━━ INPUT DATA ━━
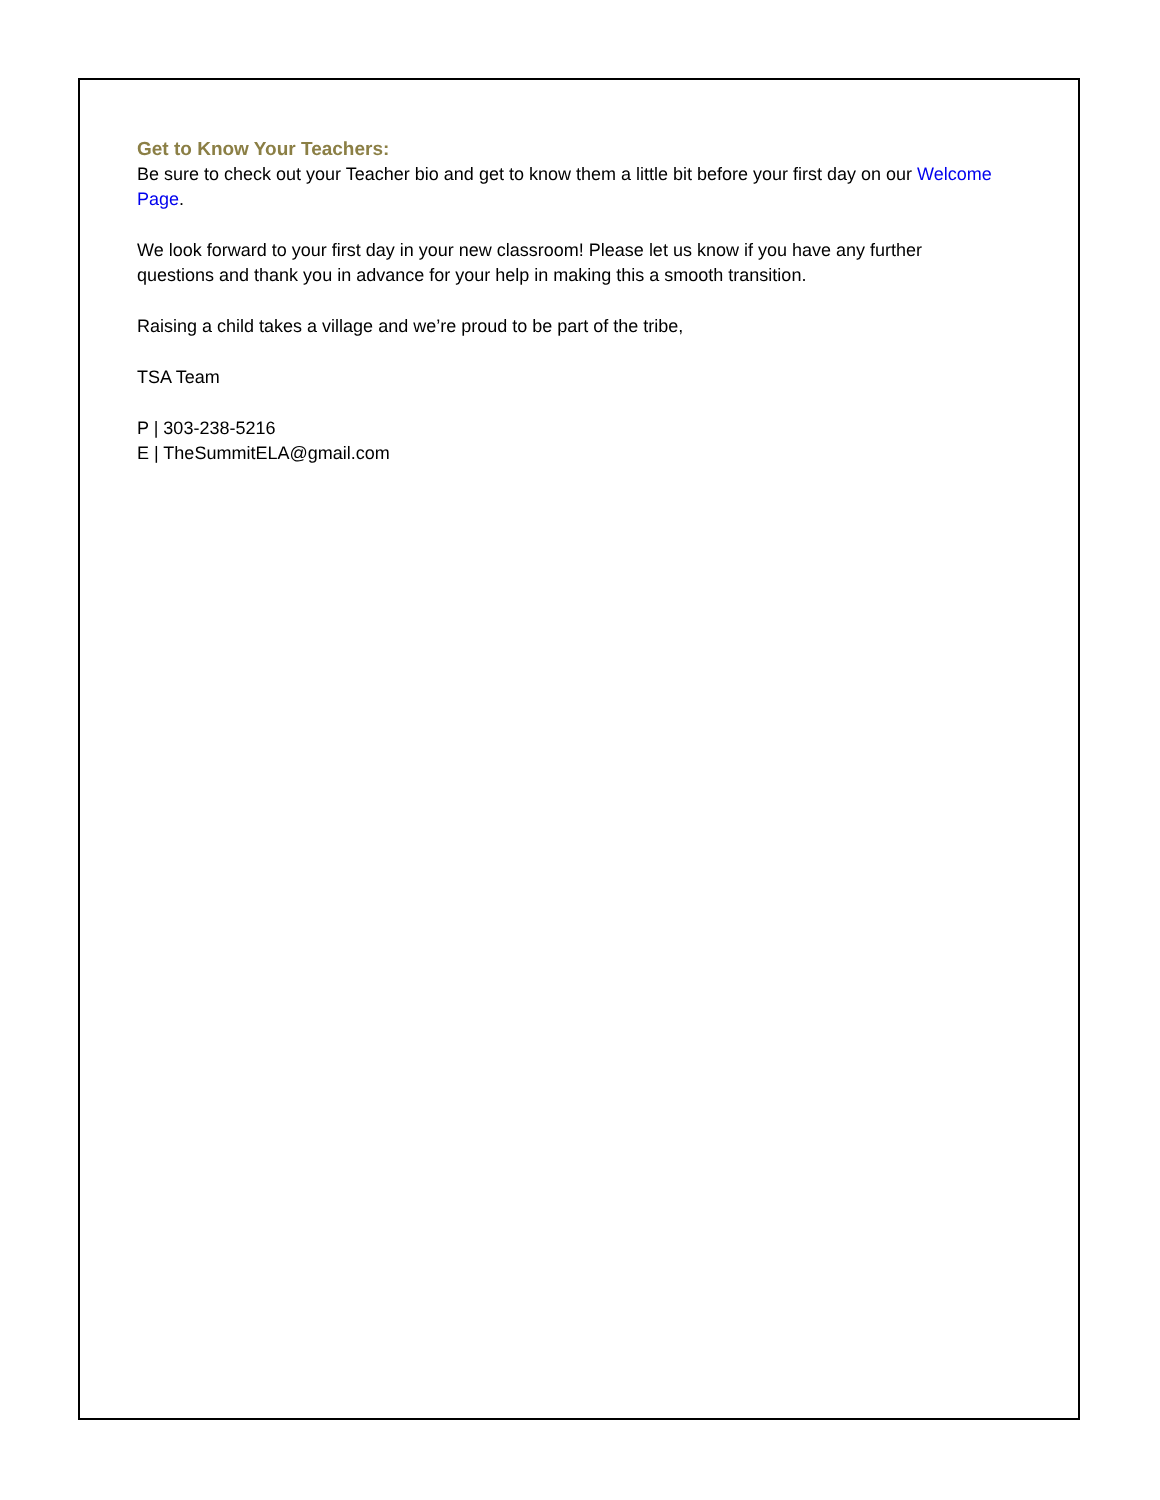Get to Know Your Teachers:
Be sure to check out your Teacher bio and get to know them a little bit before your first day on our Welcome Page.
We look forward to your first day in your new classroom! Please let us know if you have any further questions and thank you in advance for your help in making this a smooth transition.
Raising a child takes a village and we’re proud to be part of the tribe,
TSA Team
P | 303-238-5216
E | TheSummitELA@gmail.com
━━━
> **WORK INSTRUCTIONS**: Each line holding "first" should be copied from the material above.

> **YOUR RESPONSE**:
Be sure to check out your Teacher bio and get to know them a little bit before your first day on our Welcome Page.
We look forward to your first day in your new classroom! Please let us know if you have any further questions and thank you in advance for your help in making this a smooth transition.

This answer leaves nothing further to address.